» MATERIAL FOR THIS EXERCISE:

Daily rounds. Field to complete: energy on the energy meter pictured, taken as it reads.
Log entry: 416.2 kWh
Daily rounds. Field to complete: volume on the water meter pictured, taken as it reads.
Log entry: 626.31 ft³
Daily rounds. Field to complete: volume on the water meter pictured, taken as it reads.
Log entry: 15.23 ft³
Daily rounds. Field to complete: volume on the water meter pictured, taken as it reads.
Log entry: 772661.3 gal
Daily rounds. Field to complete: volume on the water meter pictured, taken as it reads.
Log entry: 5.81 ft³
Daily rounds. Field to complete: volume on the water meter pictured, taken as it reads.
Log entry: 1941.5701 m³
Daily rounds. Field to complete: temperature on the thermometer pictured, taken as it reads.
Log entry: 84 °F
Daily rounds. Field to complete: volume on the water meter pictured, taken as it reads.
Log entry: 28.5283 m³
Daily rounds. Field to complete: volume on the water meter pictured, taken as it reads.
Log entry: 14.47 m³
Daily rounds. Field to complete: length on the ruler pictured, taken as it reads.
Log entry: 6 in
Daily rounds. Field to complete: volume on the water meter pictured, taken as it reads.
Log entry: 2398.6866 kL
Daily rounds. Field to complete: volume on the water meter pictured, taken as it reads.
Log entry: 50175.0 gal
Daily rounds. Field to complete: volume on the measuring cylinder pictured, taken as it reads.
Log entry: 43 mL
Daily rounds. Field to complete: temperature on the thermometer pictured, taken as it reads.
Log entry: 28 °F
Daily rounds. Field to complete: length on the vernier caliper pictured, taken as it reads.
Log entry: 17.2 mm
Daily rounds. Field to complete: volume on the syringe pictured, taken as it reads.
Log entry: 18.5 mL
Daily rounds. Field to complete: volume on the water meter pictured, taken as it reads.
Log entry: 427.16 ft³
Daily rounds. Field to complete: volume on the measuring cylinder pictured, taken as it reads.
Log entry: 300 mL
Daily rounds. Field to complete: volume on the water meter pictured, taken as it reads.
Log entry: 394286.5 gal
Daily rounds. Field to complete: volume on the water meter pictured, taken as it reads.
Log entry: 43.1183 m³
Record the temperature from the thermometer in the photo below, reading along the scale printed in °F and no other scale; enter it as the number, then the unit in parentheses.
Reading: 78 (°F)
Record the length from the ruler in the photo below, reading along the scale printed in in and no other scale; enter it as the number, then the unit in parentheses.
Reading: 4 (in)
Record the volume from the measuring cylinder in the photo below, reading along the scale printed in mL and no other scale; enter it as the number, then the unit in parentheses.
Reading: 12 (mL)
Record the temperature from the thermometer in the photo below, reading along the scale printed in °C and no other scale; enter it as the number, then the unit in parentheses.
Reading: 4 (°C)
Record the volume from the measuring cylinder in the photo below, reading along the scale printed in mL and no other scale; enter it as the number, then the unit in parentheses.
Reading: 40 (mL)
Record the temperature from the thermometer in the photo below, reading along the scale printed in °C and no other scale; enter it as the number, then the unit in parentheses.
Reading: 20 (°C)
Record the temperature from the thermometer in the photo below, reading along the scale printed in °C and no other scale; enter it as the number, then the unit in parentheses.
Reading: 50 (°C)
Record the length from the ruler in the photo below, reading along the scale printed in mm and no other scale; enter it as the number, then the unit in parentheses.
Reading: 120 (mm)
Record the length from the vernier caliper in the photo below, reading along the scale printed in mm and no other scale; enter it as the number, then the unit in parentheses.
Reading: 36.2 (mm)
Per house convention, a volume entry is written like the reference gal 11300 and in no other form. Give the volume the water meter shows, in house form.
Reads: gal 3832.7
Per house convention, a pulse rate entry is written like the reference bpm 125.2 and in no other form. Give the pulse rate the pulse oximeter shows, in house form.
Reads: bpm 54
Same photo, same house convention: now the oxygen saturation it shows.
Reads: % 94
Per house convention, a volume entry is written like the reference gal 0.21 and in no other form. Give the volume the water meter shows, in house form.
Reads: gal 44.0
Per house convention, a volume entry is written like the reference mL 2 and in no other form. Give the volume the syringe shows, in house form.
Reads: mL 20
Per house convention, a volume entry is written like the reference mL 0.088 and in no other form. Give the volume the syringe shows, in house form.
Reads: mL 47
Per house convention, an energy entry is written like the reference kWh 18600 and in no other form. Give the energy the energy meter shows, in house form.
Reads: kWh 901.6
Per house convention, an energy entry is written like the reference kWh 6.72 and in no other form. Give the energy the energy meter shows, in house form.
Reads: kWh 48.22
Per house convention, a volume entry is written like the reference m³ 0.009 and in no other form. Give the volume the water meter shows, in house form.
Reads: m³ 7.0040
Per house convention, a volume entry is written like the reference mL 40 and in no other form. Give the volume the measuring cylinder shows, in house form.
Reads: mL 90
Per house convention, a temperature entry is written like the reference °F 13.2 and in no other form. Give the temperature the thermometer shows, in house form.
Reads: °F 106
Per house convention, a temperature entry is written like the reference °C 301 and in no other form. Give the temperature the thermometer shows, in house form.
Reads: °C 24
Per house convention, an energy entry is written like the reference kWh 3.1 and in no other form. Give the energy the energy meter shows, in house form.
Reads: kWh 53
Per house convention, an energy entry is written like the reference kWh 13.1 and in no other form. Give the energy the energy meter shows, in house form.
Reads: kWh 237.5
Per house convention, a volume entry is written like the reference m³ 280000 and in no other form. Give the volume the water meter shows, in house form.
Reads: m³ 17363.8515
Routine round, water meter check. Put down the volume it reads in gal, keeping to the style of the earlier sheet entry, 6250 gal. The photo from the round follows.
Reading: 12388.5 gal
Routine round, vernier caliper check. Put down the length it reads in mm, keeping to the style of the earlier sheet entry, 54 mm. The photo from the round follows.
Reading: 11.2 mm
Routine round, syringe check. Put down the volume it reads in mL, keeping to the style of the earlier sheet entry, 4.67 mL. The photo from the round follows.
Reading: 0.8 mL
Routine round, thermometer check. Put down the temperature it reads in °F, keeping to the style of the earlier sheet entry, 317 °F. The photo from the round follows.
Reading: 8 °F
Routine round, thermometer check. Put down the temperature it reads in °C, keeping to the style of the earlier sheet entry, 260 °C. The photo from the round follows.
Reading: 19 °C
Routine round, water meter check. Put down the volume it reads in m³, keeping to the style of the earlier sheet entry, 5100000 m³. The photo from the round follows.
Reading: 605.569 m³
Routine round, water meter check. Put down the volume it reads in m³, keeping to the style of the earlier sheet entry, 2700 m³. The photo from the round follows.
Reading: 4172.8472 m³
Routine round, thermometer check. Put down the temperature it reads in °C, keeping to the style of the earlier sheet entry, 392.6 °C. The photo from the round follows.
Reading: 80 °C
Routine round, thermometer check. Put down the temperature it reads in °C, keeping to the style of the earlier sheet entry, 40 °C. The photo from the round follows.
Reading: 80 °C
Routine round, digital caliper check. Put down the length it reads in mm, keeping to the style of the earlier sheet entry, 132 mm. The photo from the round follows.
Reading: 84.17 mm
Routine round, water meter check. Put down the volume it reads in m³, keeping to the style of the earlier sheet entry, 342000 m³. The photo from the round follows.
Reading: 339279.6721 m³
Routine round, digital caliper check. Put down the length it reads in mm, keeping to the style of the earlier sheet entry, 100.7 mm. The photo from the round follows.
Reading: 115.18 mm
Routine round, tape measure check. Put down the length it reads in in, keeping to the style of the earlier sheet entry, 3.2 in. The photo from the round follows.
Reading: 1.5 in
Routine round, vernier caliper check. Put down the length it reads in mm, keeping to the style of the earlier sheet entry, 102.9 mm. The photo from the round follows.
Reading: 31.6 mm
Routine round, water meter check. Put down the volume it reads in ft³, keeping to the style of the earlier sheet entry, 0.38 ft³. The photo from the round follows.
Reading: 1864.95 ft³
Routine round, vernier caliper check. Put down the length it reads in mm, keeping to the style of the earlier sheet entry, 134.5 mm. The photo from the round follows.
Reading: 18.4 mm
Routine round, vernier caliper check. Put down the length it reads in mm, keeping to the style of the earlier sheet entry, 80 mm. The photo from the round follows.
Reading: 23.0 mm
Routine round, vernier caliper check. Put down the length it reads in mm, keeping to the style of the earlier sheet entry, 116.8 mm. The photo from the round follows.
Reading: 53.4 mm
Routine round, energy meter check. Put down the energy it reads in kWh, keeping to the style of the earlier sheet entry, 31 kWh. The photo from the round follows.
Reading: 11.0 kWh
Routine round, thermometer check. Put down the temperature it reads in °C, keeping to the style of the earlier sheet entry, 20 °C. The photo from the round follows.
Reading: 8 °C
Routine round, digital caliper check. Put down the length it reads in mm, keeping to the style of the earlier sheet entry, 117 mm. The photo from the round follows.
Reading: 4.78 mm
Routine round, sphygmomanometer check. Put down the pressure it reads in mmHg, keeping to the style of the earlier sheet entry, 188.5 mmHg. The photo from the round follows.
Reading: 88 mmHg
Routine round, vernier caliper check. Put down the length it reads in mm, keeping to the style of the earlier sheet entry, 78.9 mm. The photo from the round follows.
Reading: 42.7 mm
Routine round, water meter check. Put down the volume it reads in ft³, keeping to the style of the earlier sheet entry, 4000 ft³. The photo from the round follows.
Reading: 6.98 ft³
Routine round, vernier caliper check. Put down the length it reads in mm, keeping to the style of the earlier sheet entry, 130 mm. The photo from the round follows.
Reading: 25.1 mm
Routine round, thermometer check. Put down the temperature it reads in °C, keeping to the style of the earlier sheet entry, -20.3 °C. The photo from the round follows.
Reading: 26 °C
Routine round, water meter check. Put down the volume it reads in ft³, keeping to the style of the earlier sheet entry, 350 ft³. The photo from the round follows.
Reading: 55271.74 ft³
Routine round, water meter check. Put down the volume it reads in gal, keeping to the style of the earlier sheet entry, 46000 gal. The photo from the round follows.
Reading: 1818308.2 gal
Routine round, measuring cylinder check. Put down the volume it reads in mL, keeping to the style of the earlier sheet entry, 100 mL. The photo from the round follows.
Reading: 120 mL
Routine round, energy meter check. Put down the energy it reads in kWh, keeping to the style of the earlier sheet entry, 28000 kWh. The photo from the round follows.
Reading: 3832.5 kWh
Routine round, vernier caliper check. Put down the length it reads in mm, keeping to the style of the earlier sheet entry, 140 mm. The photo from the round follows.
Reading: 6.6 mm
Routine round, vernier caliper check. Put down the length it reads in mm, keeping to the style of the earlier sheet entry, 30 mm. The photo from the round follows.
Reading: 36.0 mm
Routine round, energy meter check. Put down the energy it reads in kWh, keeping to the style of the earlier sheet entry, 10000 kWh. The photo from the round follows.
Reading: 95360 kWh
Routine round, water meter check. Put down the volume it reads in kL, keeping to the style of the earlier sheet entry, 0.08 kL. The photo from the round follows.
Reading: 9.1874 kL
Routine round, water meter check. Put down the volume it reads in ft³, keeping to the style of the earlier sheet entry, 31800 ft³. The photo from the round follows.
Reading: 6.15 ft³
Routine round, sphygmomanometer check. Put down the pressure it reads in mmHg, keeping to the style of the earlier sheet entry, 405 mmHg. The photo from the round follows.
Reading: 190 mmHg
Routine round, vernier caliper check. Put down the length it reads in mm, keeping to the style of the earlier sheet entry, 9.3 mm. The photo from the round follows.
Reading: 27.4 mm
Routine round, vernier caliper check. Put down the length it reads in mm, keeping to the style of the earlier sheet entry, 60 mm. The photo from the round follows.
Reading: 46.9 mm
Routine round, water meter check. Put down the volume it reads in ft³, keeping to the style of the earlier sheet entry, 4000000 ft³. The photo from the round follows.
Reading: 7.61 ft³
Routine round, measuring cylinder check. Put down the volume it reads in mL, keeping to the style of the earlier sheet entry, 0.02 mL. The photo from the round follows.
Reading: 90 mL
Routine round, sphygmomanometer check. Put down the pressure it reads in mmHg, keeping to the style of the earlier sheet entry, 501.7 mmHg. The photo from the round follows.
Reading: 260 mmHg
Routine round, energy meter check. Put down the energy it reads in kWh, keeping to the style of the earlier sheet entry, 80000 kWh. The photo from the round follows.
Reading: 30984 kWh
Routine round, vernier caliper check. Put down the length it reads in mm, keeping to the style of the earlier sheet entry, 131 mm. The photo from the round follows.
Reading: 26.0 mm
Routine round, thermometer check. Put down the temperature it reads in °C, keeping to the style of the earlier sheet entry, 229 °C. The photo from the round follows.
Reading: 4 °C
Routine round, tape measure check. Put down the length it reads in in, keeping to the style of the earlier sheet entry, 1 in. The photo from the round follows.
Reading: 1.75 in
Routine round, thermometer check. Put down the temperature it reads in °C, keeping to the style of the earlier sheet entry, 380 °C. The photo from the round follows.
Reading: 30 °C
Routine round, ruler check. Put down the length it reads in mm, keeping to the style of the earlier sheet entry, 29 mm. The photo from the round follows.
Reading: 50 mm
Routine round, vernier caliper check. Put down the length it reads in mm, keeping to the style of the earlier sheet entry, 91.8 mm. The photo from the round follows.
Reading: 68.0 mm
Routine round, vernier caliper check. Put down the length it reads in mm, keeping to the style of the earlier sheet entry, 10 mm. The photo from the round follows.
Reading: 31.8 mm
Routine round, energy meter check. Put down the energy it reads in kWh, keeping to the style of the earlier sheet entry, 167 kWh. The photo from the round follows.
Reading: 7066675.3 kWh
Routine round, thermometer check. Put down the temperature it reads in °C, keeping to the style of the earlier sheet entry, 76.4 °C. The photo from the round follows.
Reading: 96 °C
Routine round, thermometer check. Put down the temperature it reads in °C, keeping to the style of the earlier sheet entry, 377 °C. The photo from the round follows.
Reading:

» TASK DIRECTIONS: Rewrite the records from the line containing "reference mL 2" down to the line containing "Reading: 12388.5 gal", with "house convention" replaced by "site convention" and nothing else changed.

» ANSWER SPACE:
Per site convention, a volume entry is written like the reference mL 2 and in no other form. Give the volume the syringe shows, in house form.
Reads: mL 20
Per site convention, a volume entry is written like the reference mL 0.088 and in no other form. Give the volume the syringe shows, in house form.
Reads: mL 47
Per site convention, an energy entry is written like the reference kWh 18600 and in no other form. Give the energy the energy meter shows, in house form.
Reads: kWh 901.6
Per site convention, an energy entry is written like the reference kWh 6.72 and in no other form. Give the energy the energy meter shows, in house form.
Reads: kWh 48.22
Per site convention, a volume entry is written like the reference m³ 0.009 and in no other form. Give the volume the water meter shows, in house form.
Reads: m³ 7.0040
Per site convention, a volume entry is written like the reference mL 40 and in no other form. Give the volume the measuring cylinder shows, in house form.
Reads: mL 90
Per site convention, a temperature entry is written like the reference °F 13.2 and in no other form. Give the temperature the thermometer shows, in house form.
Reads: °F 106
Per site convention, a temperature entry is written like the reference °C 301 and in no other form. Give the temperature the thermometer shows, in house form.
Reads: °C 24
Per site convention, an energy entry is written like the reference kWh 3.1 and in no other form. Give the energy the energy meter shows, in house form.
Reads: kWh 53
Per site convention, an energy entry is written like the reference kWh 13.1 and in no other form. Give the energy the energy meter shows, in house form.
Reads: kWh 237.5
Per site convention, a volume entry is written like the reference m³ 280000 and in no other form. Give the volume the water meter shows, in house form.
Reads: m³ 17363.8515
Routine round, water meter check. Put down the volume it reads in gal, keeping to the style of the earlier sheet entry, 6250 gal. The photo from the round follows.
Reading: 12388.5 gal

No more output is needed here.